Mottaki's comments came as officials held talks in Moscow on a Russian proposal for Iran to enrich uranium on an industrial-scale in Russia -- which ended Tuesday with no breakthrough but Iranian officials expressing satisafaction.

While attaching little weight to negotiations with the European Union, Mottaki said Iran was putting the most emphasis on its discussions with Russia over Moscow's proposal.

"At the current time the European Union has said it is ready to accept an eventual agreement between Iran and Russia," he said.

"This means that if there is a need to have official discussions with the European Union it will be to complete the Russian proposal."

The UN nuclear watchdog the International Atomic Energy Agency (IAEA) on February 4 voted to report Iran to the Security Council, but left a one-month window for diplomacy.

Iran's resumption of uranium enrichment activities intensified Western accusations that Iran is using its civilian nuclear energy programme as cover for weapons development.
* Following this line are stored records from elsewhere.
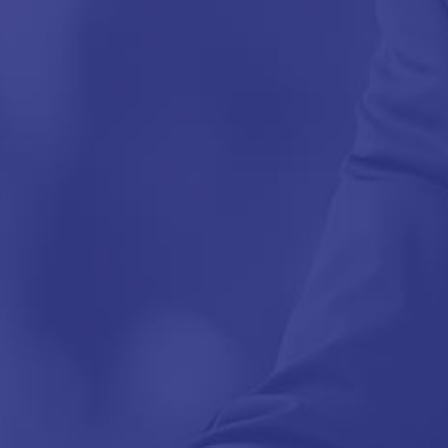
impozite şi taxe, întrucât au fost fãcute
optimizãri. Cash flow-ul s-a îmbunãtãţit
constant, la rândul sãu. Şi sã nu uitãm
nici faptul cã lucrãm foarte bine
împreunã, ca o echipã în care fiecare are
rolul sãu bine definit.”
“
Iuliana ROȘCA
CONTABIL SAS GRUP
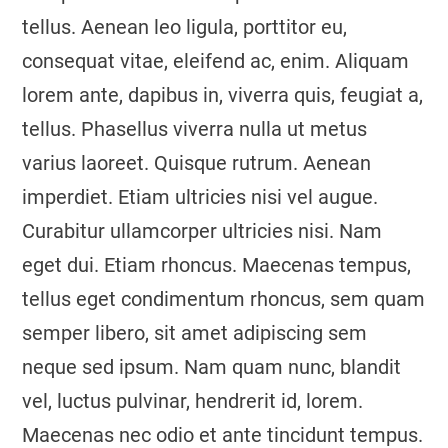
tellus. Aenean leo ligula, porttitor eu,
consequat vitae, eleifend ac, enim. Aliquam
lorem ante, dapibus in, viverra quis, feugiat a,
tellus. Phasellus viverra nulla ut metus
varius laoreet. Quisque rutrum. Aenean
imperdiet. Etiam ultricies nisi vel augue.
Curabitur ullamcorper ultricies nisi. Nam
eget dui. Etiam rhoncus. Maecenas tempus,
tellus eget condimentum rhoncus, sem quam
semper libero, sit amet adipiscing sem
neque sed ipsum. Nam quam nunc, blandit
vel, luctus pulvinar, hendrerit id, lorem.
Maecenas nec odio et ante tincidunt tempus.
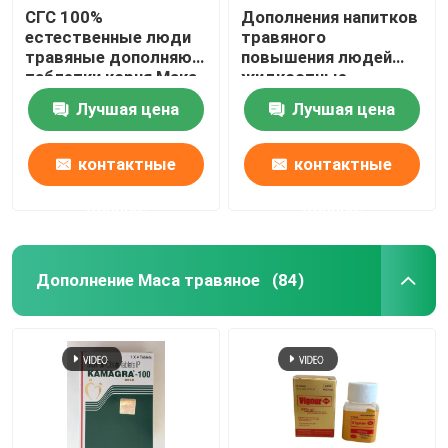
СГС 100%
Дополнения напитков
естественные люди
травяного
травяные дополняют
повышения людей
таблетки корня Мака
жидкостные
для здоровья
поддерживают
Лучшая цена
Лучшая цена
человека
твердую сталь
энергии
контактные
контактные
данные
данные
Дополнение Maca травяное
(84)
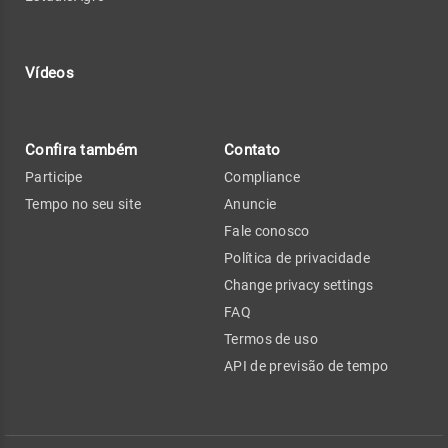
Vídeos
Confira também
Contato
Participe
Compliance
Tempo no seu site
Anuncie
Fale conosco
Política de privacidade
Change privacy settings
FAQ
Termos de uso
API de previsão de tempo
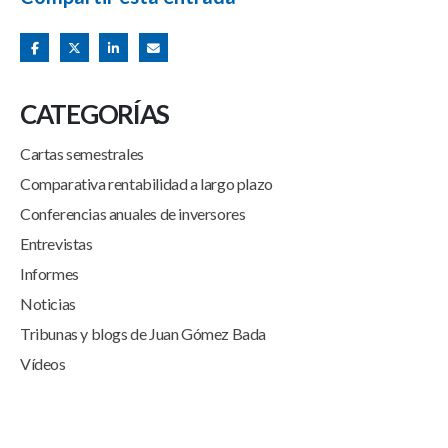
CATEGORÍAS
Cartas semestrales
Comparativa rentabilidad a largo plazo
Conferencias anuales de inversores
Entrevistas
Informes
Noticias
Tribunas y blogs de Juan Gómez Bada
Vídeos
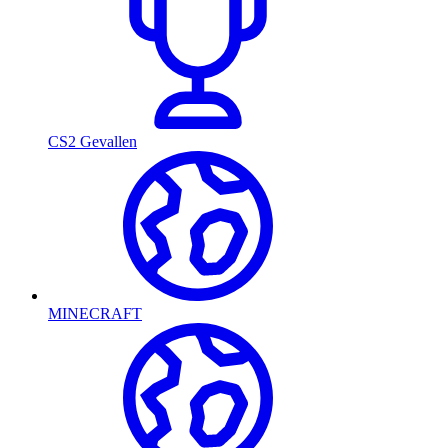
CS2 Gevallen
MINECRAFT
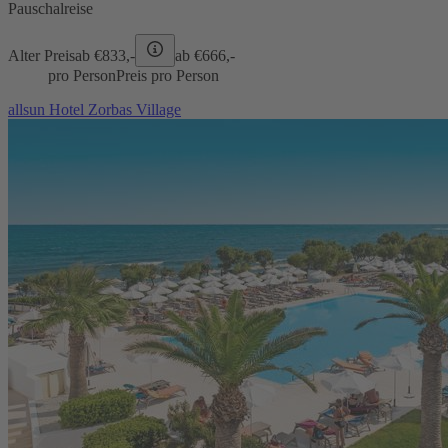
Pauschalreise
Alter Preis
ab €
833,-
ab €
666,-
pro Person
Preis pro Person
allsun Hotel Zorbas Village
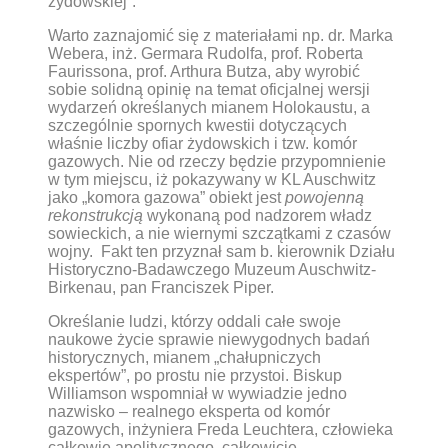
żydowskiej”.
Warto zaznajomić się z materiałami np. dr. Marka
Webera, inż. Germara Rudolfa, prof. Roberta
Faurissona, prof. Arthura Butza, aby wyrobić
sobie solidną opinię na temat oficjalnej wersji
wydarzeń określanych mianem Holokaustu, a
szczególnie spornych kwestii dotyczących
właśnie liczby ofiar żydowskich i tzw. komór
gazowych. Nie od rzeczy będzie przypomnienie
w tym miejscu, iż pokazywany w KL Auschwitz
jako „komora gazowa” obiekt jest
powojenną
rekonstrukcją
wykonaną pod nadzorem władz
sowieckich, a nie wiernymi szczątkami z czasów
wojny. Fakt ten przyznał sam b. kierownik Działu
Historyczno-Badawczego Muzeum Auschwitz-
Birkenau, pan Franciszek Piper.
Określanie ludzi, którzy oddali całe swoje
naukowe życie sprawie niewygodnych badań
historycznych, mianem „chałupniczych
ekspertów”, po prostu nie przystoi. Biskup
Williamson wspomniał w wywiadzie jedno
nazwisko – realnego eksperta od komór
gazowych, inżyniera Freda Leuchtera, człowieka
całkowie apolitycznego, całkowicie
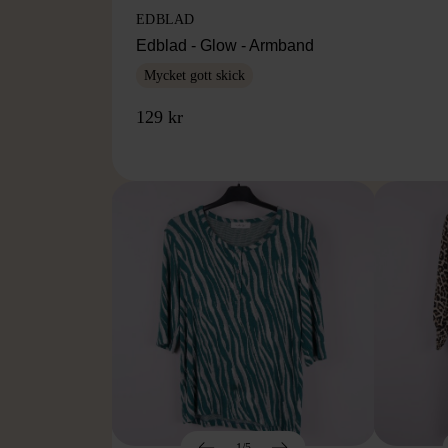
EDBLAD
Edblad - Glow - Armband
Mycket gott skick
129 kr
1/5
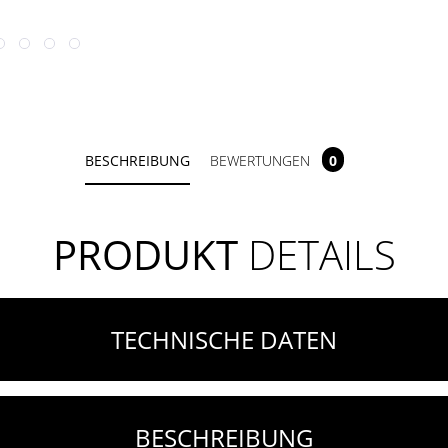
BESCHREIBUNG
BEWERTUNGEN
0
PRODUKT
DETAILS
TECHNISCHE DATEN
BESCHREIBUNG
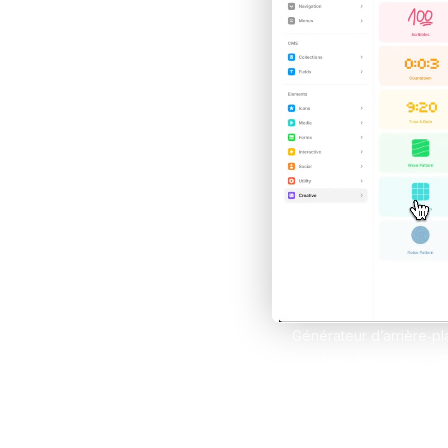
Développe des e-comm
grâce à Framer et Sho
Claude IA
Propulse tes compétenc
sur Claude et Convert
Comparer les formations
Générateur d’arrière‑pla
contrôles de couleur, d’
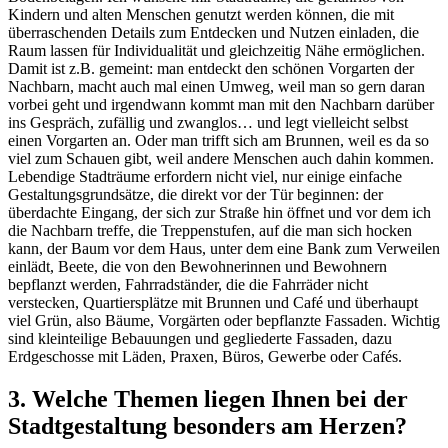
Kindern und alten Menschen genutzt werden können, die mit
überraschenden Details zum Entdecken und Nutzen einladen, die
Raum lassen für Individualität und gleichzeitig Nähe ermöglichen.
Damit ist z.B. gemeint: man entdeckt den schönen Vorgarten der
Nachbarn, macht auch mal einen Umweg, weil man so gern daran
vorbei geht und irgendwann kommt man mit den Nachbarn darüber
ins Gespräch, zufällig und zwanglos… und legt vielleicht selbst
einen Vorgarten an. Oder man trifft sich am Brunnen, weil es da so
viel zum Schauen gibt, weil andere Menschen auch dahin kommen.
Lebendige Stadträume erfordern nicht viel, nur einige einfache
Gestaltungsgrundsätze, die direkt vor der Tür beginnen: der
überdachte Eingang, der sich zur Straße hin öffnet und vor dem ich
die Nachbarn treffe, die Treppenstufen, auf die man sich hocken
kann, der Baum vor dem Haus, unter dem eine Bank zum Verweilen
einlädt, Beete, die von den Bewohnerinnen und Bewohnern
bepflanzt werden, Fahrradständer, die die Fahrräder nicht
verstecken, Quartiersplätze mit Brunnen und Café und überhaupt
viel Grün, also Bäume, Vorgärten oder bepflanzte Fassaden. Wichtig
sind kleinteilige Bebauungen und gegliederte Fassaden, dazu
Erdgeschosse mit Läden, Praxen, Büros, Gewerbe oder Cafés.
3. Welche Themen liegen Ihnen bei der
Stadtgestaltung besonders am Herzen?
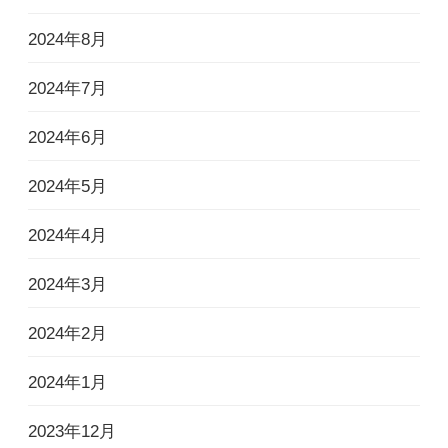
2024年8月
2024年7月
2024年6月
2024年5月
2024年4月
2024年3月
2024年2月
2024年1月
2023年12月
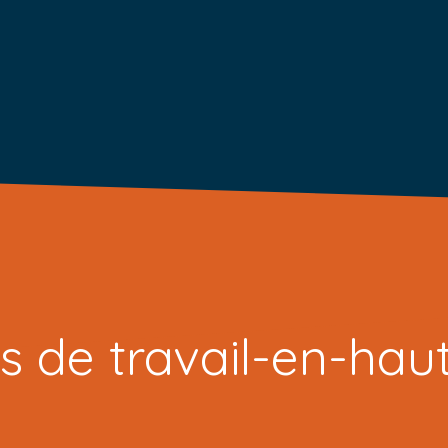
 de travail-en-haut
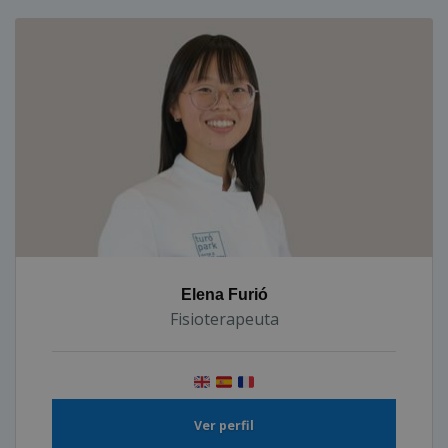
Elena Furió
Fisioterapeuta
Ver perfil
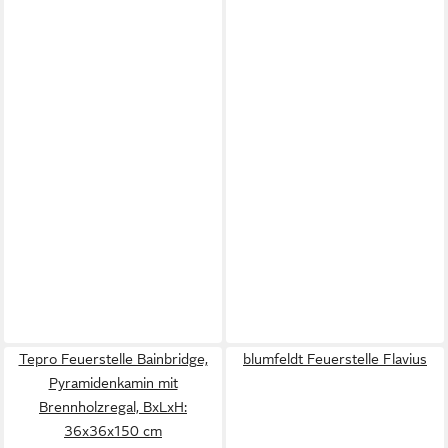
Tepro Feuerstelle Bainbridge,
blumfeldt Feuerstelle Flavius
Pyramidenkamin mit
Brennholzregal, BxLxH:
36x36x150 cm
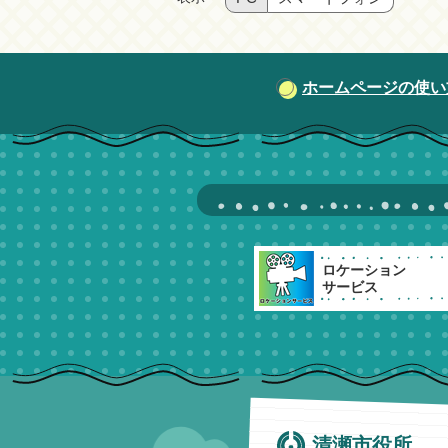
ホームページの使い
ロケーション
サービス
清瀬市役所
Tehran insists its atomic drive is peaceful.

However Mottaki made clear that there was no chance of Iran going back on its resumption of small-scale uranium enrichment at home for research purposes.

"At the moment we are at the beginning of the road for enrichment in the laboratory. Any new idea for negotiations need to go from this point."

Enrichment is a process that involves feeding uranium gas through cascades of centrifuges. When purified to low levels, the result is reactor fuel, but the process can be extended to make the fissile core of a nuclear bomb.

German Foreign Minister Frank-Walter Steinmeier said on a visit to Japan that diplomacy can still work in resolving the Iranian nuclear standoff even though economic sanctions cannot be ruled out.

"The issue of a military option does not arise," Steinmeier told a news conference. "We must show imagination and take advantage of different diplomatic possibilities."

"I do not believe economic sanctions are imminent. But we cannot completely rule out imposing sanctions," he said.

China, a key player and a permanent Security Council member, also urged Iran to end its uranium enrichment activities and focus on making progress in the talks with Russia, a foreign ministry spokesman said.